Dataset excerpts
=====

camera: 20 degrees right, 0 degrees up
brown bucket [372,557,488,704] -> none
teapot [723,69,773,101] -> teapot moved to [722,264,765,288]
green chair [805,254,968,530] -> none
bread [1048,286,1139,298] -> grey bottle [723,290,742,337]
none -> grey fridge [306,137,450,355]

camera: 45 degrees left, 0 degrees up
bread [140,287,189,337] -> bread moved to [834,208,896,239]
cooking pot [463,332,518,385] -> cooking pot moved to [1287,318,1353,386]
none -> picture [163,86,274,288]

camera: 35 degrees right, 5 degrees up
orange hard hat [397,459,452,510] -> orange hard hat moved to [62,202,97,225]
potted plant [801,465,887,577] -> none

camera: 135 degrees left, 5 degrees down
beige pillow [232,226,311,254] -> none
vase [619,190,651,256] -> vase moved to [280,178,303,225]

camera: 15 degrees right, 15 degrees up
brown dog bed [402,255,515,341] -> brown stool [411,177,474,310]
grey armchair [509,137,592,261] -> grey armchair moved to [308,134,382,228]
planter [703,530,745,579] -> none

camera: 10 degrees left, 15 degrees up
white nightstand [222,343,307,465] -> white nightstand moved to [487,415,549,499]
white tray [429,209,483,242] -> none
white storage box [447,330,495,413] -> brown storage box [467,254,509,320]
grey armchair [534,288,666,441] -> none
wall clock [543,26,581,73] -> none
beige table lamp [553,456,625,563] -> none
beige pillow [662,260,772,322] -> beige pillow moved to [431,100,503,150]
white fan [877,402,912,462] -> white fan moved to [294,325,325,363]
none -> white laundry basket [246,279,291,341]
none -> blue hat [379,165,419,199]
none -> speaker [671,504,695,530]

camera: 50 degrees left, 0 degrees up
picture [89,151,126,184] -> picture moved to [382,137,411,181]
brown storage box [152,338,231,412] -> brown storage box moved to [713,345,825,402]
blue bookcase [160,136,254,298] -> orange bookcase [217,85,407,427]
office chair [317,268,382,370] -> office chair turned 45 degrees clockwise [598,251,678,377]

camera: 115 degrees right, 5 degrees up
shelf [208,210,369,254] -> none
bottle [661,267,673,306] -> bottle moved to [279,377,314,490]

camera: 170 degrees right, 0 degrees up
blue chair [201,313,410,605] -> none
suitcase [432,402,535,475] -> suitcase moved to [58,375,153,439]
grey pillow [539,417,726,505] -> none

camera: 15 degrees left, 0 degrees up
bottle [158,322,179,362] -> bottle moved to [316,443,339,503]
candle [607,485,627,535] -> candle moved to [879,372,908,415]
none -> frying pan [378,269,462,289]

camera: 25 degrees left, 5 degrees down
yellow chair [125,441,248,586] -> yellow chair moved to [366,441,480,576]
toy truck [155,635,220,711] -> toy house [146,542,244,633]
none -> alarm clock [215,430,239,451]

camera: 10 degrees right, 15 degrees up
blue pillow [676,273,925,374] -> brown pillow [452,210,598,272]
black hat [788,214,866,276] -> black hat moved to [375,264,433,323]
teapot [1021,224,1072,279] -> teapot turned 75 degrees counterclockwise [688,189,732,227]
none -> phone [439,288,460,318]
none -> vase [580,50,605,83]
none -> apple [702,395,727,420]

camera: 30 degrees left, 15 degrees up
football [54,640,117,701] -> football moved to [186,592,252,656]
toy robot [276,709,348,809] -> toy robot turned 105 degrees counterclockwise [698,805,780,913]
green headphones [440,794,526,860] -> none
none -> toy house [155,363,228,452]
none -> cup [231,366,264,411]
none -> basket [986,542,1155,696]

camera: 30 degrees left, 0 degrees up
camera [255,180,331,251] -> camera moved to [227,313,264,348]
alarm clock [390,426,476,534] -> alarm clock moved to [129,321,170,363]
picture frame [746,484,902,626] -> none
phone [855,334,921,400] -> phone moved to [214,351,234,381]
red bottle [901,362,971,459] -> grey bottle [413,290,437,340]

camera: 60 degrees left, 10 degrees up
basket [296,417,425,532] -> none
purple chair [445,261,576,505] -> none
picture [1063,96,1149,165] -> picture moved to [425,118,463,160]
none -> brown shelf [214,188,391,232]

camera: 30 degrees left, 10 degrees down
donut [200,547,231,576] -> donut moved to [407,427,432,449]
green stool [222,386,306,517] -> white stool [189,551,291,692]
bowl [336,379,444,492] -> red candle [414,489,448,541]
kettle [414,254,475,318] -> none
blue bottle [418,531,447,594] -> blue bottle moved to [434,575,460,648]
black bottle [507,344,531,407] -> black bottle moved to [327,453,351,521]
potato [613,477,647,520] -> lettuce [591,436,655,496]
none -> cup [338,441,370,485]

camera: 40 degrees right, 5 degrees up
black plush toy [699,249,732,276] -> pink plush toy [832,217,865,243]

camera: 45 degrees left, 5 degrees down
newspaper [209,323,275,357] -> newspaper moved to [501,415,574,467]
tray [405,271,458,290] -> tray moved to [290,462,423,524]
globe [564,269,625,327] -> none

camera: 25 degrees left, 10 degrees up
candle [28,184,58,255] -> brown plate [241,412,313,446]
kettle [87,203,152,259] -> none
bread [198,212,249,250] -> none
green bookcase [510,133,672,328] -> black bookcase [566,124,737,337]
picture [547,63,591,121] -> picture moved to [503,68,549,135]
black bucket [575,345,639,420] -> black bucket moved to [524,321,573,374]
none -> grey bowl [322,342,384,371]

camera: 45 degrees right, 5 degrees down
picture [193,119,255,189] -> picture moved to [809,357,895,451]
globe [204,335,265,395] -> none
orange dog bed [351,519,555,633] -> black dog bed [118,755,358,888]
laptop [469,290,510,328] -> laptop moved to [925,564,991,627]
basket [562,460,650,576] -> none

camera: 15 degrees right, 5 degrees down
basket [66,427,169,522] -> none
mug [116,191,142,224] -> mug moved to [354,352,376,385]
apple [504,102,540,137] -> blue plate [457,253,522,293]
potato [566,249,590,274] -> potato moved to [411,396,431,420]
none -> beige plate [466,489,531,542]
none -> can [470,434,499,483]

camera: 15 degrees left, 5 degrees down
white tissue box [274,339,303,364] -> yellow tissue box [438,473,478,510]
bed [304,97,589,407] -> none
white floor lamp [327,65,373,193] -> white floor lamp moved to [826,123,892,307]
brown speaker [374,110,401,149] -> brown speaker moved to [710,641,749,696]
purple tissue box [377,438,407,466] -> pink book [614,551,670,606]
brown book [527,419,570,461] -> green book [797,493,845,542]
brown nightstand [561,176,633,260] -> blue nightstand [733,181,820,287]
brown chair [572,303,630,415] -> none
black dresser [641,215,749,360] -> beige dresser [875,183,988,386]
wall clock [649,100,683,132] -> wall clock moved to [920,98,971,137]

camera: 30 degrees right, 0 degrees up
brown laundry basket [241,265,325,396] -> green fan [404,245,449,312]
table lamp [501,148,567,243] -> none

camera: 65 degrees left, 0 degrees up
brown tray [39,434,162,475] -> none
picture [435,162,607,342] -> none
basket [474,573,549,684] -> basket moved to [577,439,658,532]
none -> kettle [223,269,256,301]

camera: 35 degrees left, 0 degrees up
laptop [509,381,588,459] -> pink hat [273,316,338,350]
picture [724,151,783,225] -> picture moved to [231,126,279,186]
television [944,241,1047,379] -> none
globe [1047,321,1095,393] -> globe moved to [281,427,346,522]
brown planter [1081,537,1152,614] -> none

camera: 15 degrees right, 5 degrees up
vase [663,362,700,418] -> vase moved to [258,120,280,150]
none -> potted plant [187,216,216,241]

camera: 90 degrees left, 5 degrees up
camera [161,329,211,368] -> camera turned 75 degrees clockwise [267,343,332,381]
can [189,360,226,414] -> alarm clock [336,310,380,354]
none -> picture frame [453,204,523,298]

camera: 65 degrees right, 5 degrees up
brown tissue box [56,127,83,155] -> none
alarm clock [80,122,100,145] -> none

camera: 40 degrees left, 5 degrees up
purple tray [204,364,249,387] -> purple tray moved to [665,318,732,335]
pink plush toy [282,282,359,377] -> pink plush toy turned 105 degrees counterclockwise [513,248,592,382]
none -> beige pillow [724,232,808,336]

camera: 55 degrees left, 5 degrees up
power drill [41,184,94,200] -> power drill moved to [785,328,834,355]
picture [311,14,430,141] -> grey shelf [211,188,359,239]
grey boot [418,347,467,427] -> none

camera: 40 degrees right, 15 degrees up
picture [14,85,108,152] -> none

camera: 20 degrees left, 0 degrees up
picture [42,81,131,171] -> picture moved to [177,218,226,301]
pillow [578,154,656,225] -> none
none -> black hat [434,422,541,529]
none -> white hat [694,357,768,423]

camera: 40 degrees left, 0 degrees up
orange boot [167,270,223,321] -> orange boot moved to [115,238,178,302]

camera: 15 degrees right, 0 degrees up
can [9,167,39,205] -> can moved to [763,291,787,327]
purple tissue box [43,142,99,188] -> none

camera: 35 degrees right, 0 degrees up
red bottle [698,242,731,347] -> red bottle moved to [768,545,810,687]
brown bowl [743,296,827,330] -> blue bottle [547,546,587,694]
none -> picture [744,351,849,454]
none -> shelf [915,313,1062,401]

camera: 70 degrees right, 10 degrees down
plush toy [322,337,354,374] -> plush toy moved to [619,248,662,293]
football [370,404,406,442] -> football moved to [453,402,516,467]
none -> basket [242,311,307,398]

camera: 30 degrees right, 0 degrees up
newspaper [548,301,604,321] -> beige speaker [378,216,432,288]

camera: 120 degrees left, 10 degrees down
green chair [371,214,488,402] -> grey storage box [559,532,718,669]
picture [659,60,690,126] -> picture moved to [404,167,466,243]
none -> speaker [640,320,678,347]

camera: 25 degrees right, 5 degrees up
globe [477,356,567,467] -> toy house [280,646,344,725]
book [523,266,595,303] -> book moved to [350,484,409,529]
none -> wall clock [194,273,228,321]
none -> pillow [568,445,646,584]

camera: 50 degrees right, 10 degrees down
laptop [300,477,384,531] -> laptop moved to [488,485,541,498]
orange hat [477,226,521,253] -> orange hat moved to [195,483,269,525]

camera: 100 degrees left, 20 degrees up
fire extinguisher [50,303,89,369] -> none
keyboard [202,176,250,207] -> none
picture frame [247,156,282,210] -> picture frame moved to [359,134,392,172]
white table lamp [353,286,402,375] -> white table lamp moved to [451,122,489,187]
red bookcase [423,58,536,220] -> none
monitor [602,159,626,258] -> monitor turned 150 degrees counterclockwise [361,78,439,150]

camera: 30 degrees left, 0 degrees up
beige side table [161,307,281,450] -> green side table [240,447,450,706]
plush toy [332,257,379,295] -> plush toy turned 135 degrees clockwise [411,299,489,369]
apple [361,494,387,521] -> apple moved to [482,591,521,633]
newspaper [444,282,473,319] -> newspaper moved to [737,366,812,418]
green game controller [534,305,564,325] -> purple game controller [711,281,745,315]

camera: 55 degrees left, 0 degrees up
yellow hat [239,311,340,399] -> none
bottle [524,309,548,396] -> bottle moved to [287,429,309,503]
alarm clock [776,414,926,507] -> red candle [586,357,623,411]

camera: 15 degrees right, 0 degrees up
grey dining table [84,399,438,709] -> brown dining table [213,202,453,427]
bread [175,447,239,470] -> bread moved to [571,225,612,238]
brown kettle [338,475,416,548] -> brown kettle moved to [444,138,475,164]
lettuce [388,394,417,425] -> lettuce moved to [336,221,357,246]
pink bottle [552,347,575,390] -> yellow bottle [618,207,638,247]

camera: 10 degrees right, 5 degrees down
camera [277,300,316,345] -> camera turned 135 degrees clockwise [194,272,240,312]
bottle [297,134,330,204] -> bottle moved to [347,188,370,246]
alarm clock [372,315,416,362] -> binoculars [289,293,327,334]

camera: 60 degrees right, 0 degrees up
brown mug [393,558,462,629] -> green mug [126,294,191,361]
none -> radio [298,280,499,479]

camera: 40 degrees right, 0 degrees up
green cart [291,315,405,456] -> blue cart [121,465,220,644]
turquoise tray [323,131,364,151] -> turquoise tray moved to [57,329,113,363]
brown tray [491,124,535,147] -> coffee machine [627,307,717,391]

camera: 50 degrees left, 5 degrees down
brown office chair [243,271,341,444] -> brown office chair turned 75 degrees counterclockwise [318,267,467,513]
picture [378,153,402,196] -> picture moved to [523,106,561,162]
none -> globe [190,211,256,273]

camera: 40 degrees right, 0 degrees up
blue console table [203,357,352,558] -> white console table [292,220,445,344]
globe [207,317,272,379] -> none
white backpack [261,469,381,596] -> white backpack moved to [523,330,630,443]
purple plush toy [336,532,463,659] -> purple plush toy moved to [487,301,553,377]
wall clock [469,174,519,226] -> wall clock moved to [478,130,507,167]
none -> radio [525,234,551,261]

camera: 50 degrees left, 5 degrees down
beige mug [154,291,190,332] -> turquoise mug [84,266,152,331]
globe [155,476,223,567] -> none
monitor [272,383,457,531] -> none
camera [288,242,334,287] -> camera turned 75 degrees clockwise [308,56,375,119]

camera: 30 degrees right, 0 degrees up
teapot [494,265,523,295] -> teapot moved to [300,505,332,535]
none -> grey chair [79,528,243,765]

=====

| Exercise instructions |
Write out exactly the lines above between the line with "picture frame [247,156,282,210]" and the line with "apple [361,494,387,521] ->", inclusive, and nothing beyond them.

| Task solution |
picture frame [247,156,282,210] -> picture frame moved to [359,134,392,172]
white table lamp [353,286,402,375] -> white table lamp moved to [451,122,489,187]
red bookcase [423,58,536,220] -> none
monitor [602,159,626,258] -> monitor turned 150 degrees counterclockwise [361,78,439,150]

camera: 30 degrees left, 0 degrees up
beige side table [161,307,281,450] -> green side table [240,447,450,706]
plush toy [332,257,379,295] -> plush toy turned 135 degrees clockwise [411,299,489,369]
apple [361,494,387,521] -> apple moved to [482,591,521,633]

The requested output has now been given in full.